┌──

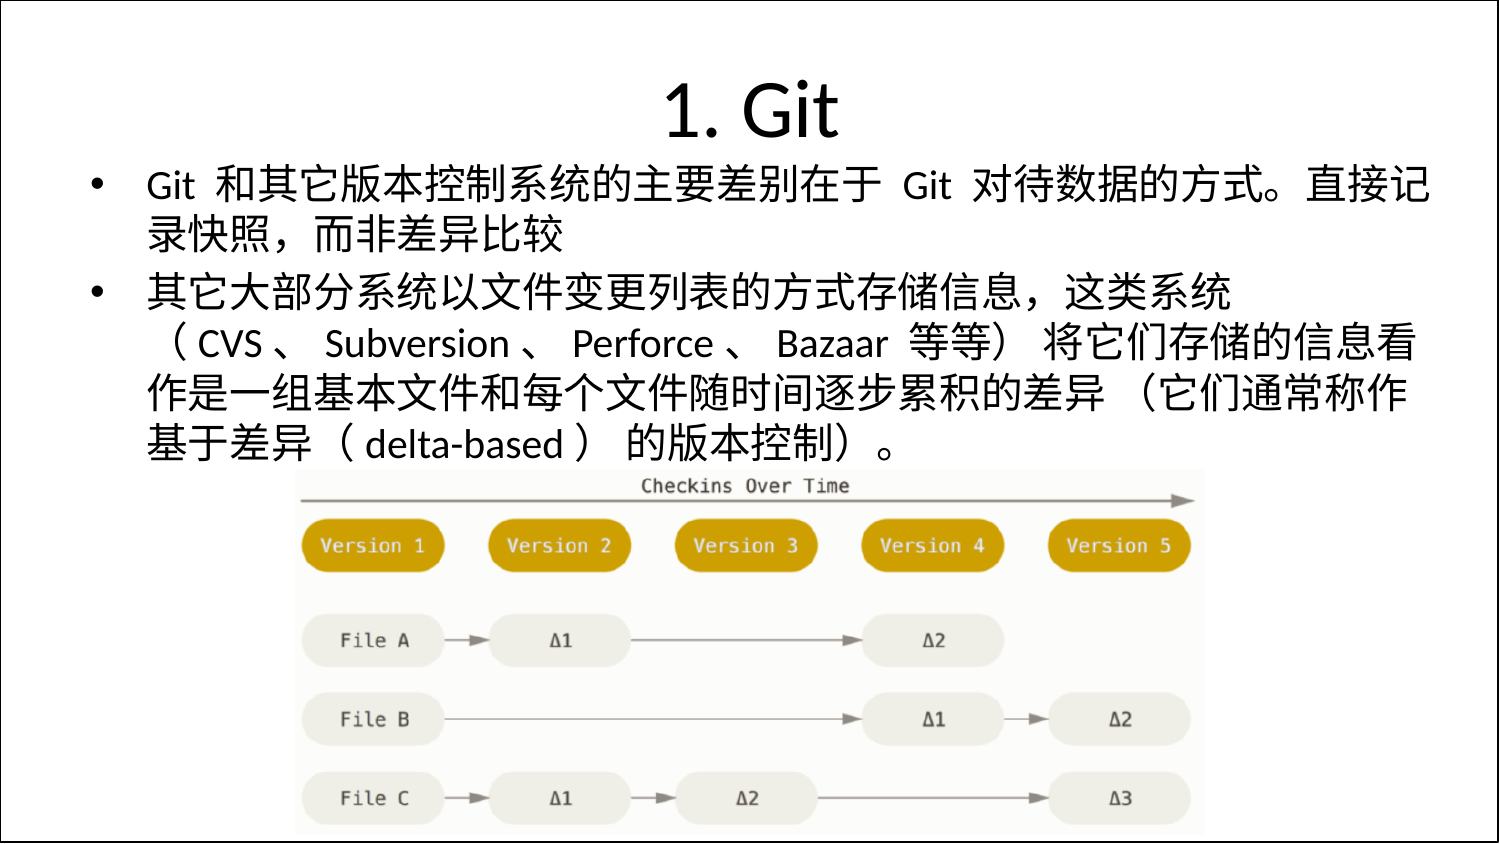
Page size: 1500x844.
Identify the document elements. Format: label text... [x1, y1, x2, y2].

title 1. Git [75, 33, 1425, 150]
picture [294, 468, 1205, 835]
list Git 和其它版本控制系统的主要差别在于 Git 对待数据的方式。直接记录快照，而非差异比较 其它大部分系统以文件变更列表的方式存储信息，这类系统（CVS、Subversion、Perforce、Bazaar 等等） 将它们存储的信息看作是一组基本文件和每个文件随时间逐步累积的差异 （它们通常称作 基于差异（delta-based） 的版本控制）。 [75, 150, 1459, 494]
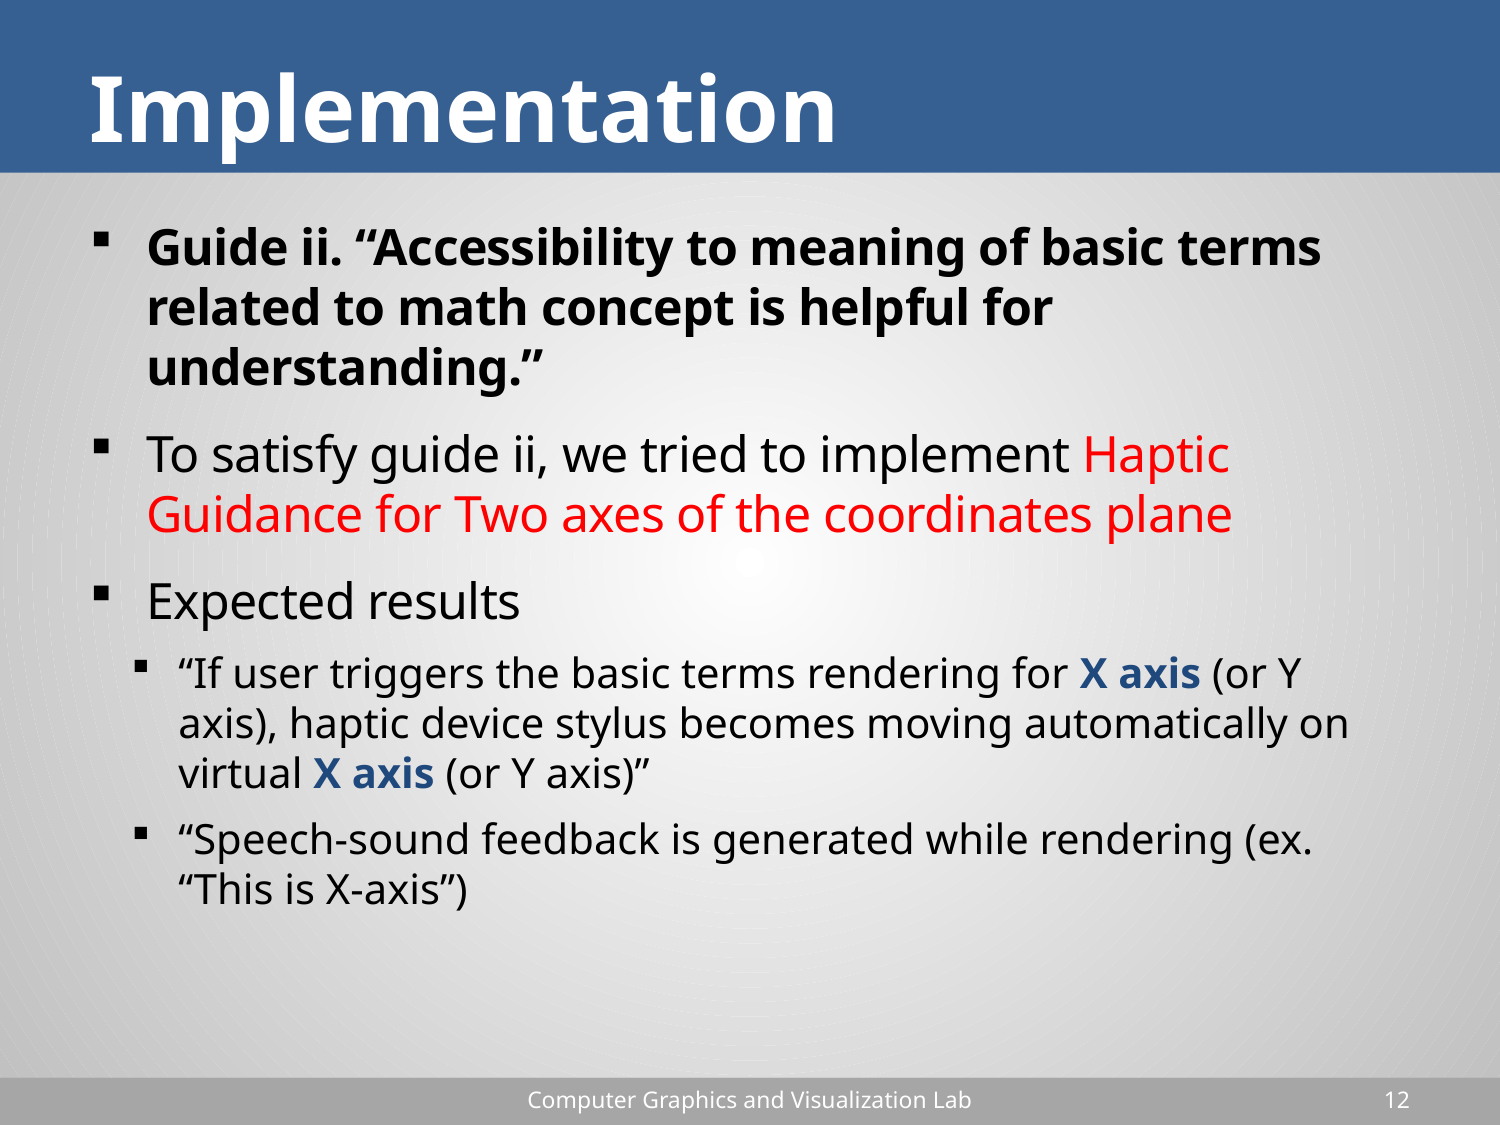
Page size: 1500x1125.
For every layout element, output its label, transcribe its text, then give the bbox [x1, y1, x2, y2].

└──

Exercise: Write only the number of lines in the listing that include "Page".

Problem solution: 2